** Opening Input material block **
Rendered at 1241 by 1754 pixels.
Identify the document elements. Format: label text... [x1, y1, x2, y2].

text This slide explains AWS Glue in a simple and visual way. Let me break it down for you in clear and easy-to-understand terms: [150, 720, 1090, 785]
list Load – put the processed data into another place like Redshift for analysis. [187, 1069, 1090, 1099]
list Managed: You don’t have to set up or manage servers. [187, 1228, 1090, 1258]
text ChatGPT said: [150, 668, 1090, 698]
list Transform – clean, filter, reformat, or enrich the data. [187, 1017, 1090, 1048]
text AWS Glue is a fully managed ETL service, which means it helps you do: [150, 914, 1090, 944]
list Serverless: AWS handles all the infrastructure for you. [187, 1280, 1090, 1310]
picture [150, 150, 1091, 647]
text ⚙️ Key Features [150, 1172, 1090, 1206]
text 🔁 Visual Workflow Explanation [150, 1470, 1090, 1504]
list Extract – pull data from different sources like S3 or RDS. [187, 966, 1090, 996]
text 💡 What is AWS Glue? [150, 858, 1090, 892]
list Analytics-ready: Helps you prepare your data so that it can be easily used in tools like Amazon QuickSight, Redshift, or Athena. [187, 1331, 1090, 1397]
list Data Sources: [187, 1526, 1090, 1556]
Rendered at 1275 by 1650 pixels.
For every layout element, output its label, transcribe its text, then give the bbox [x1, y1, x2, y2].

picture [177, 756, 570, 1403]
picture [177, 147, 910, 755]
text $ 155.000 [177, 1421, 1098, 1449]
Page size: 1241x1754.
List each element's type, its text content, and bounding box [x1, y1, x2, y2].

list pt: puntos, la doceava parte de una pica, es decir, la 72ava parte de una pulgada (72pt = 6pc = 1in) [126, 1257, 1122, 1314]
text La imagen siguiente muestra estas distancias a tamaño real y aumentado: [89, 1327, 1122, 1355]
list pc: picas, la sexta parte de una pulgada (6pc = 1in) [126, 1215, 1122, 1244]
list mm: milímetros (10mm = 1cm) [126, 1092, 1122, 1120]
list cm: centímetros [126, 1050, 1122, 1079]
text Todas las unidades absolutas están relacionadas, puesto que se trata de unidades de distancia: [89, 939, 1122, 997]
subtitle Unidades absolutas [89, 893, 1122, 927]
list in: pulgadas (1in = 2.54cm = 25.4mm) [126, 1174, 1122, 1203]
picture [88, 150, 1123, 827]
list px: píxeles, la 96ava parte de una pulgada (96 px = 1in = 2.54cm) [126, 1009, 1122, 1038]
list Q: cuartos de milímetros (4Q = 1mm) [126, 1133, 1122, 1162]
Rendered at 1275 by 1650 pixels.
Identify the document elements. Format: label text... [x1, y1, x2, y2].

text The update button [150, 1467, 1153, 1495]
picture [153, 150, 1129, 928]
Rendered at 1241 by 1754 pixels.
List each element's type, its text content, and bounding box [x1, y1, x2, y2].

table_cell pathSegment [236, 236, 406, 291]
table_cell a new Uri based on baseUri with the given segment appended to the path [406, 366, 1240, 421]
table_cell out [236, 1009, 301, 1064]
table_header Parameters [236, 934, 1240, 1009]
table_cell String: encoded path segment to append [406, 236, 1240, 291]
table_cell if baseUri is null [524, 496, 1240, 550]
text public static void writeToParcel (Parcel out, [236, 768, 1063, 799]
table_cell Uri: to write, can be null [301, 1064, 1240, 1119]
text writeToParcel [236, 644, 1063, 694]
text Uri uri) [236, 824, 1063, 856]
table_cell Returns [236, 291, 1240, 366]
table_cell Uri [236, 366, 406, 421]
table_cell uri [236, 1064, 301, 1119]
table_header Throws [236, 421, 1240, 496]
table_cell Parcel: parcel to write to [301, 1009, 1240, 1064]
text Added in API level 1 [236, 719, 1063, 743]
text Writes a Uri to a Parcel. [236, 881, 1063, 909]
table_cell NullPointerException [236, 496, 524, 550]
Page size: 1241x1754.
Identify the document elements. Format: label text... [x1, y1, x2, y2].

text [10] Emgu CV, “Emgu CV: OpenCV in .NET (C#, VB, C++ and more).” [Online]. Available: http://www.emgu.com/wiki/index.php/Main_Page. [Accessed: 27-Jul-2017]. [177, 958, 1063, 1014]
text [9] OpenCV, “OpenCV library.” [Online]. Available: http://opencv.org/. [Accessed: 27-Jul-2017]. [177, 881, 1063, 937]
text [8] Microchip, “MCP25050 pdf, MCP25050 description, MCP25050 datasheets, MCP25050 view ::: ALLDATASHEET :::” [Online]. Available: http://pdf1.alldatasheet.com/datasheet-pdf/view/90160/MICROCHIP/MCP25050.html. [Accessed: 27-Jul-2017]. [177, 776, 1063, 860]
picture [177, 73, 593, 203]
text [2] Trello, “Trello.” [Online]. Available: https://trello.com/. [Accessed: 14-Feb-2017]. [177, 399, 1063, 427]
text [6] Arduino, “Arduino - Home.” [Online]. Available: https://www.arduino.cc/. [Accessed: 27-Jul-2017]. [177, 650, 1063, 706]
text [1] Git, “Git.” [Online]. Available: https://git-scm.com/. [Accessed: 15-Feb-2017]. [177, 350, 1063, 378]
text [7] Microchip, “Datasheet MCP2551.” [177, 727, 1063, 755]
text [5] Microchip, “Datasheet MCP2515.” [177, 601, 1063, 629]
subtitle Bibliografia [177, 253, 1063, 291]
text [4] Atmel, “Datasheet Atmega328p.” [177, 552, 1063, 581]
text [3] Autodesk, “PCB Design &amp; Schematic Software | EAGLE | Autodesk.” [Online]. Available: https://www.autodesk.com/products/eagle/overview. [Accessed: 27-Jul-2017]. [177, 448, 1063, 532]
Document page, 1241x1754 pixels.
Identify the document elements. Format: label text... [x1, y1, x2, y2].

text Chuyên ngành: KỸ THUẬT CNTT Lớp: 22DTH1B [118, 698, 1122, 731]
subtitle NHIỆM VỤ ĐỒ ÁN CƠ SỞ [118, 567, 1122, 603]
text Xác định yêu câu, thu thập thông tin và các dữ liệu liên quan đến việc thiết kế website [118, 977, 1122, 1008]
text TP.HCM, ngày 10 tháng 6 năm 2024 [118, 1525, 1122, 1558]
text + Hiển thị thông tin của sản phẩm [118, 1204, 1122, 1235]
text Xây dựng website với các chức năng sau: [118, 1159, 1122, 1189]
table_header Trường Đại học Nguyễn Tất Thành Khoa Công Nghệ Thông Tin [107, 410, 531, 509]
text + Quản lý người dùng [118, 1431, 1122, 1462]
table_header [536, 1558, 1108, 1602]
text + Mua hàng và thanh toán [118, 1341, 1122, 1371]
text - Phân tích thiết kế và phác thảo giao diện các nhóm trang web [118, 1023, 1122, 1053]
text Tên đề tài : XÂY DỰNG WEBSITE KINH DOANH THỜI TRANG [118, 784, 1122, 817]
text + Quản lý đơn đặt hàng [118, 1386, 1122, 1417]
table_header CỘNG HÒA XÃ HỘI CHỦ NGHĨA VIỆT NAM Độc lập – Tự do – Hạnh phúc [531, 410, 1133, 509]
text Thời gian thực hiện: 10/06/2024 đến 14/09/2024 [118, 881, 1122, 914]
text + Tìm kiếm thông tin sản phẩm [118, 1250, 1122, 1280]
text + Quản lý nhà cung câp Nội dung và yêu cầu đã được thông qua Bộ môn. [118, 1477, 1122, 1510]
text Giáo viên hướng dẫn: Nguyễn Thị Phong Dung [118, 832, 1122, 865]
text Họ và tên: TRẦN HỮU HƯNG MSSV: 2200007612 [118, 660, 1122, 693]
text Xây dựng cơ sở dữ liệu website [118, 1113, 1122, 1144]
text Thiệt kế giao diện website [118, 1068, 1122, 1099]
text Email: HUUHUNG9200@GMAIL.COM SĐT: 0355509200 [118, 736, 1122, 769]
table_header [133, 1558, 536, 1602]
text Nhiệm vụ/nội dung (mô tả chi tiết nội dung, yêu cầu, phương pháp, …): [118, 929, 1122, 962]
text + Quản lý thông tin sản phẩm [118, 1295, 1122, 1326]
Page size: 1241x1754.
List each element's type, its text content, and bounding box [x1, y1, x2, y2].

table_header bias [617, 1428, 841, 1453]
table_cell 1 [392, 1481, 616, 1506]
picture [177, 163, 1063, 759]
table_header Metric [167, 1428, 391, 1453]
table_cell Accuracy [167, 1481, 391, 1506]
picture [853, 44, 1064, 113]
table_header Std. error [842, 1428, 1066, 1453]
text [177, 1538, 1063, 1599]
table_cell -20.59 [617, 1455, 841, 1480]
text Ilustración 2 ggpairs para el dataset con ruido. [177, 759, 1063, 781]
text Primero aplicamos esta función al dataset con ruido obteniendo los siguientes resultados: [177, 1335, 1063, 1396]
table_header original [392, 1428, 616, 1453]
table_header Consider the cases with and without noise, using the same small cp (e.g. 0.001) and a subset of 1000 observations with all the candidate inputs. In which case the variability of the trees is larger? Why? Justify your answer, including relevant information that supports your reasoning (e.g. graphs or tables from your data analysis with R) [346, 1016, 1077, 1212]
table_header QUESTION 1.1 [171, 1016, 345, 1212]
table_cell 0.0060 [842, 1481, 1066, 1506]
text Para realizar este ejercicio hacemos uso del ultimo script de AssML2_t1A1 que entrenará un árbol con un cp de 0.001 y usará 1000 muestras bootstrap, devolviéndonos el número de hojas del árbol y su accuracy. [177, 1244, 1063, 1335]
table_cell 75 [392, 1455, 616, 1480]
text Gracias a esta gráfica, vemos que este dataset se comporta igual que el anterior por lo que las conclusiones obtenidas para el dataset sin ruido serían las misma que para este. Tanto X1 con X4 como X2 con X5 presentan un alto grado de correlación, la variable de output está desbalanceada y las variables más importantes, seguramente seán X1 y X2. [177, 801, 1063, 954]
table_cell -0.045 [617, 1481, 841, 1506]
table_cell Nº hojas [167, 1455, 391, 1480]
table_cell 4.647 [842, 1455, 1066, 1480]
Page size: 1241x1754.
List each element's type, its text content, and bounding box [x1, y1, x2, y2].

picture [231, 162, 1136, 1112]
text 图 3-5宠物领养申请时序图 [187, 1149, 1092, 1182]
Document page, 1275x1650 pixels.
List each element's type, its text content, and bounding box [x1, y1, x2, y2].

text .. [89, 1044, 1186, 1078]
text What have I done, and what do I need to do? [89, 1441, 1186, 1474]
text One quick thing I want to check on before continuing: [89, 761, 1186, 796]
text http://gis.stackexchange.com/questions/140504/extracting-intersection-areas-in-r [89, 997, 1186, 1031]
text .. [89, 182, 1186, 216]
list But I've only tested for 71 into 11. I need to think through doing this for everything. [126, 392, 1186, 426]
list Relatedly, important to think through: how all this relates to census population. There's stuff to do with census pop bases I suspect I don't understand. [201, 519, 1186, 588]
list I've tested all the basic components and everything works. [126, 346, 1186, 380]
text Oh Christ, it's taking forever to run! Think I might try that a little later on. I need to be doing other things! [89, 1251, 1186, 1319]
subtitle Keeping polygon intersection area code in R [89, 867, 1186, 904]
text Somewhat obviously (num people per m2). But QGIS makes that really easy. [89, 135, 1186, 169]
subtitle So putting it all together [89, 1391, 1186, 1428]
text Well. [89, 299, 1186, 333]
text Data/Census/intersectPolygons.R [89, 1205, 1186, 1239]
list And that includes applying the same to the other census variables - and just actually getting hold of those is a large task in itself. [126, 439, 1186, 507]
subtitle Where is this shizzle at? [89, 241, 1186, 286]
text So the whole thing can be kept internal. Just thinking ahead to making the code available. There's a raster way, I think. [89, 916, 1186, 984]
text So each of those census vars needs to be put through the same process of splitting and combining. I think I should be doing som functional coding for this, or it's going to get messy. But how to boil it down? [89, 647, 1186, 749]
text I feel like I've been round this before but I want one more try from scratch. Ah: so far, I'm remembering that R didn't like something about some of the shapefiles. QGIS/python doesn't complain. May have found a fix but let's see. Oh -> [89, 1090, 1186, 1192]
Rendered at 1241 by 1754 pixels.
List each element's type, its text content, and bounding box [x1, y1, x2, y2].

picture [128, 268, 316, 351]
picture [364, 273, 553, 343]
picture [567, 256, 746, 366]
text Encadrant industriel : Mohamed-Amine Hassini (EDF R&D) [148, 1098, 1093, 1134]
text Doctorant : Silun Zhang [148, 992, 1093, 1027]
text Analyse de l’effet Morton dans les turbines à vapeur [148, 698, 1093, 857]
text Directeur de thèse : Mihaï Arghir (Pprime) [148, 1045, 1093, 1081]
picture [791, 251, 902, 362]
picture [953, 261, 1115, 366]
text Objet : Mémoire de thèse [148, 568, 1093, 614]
** Closing Input material block **
- [Instructions to follow]: All lines holding the word "liệu" must be copied from the data.

- [Reply]:
text Xác định yêu câu, thu thập thông tin và các dữ liệu liên quan đến việc thiết kế website [118, 977, 1122, 1008]
text Xây dựng cơ sở dữ liệu website [118, 1113, 1122, 1144]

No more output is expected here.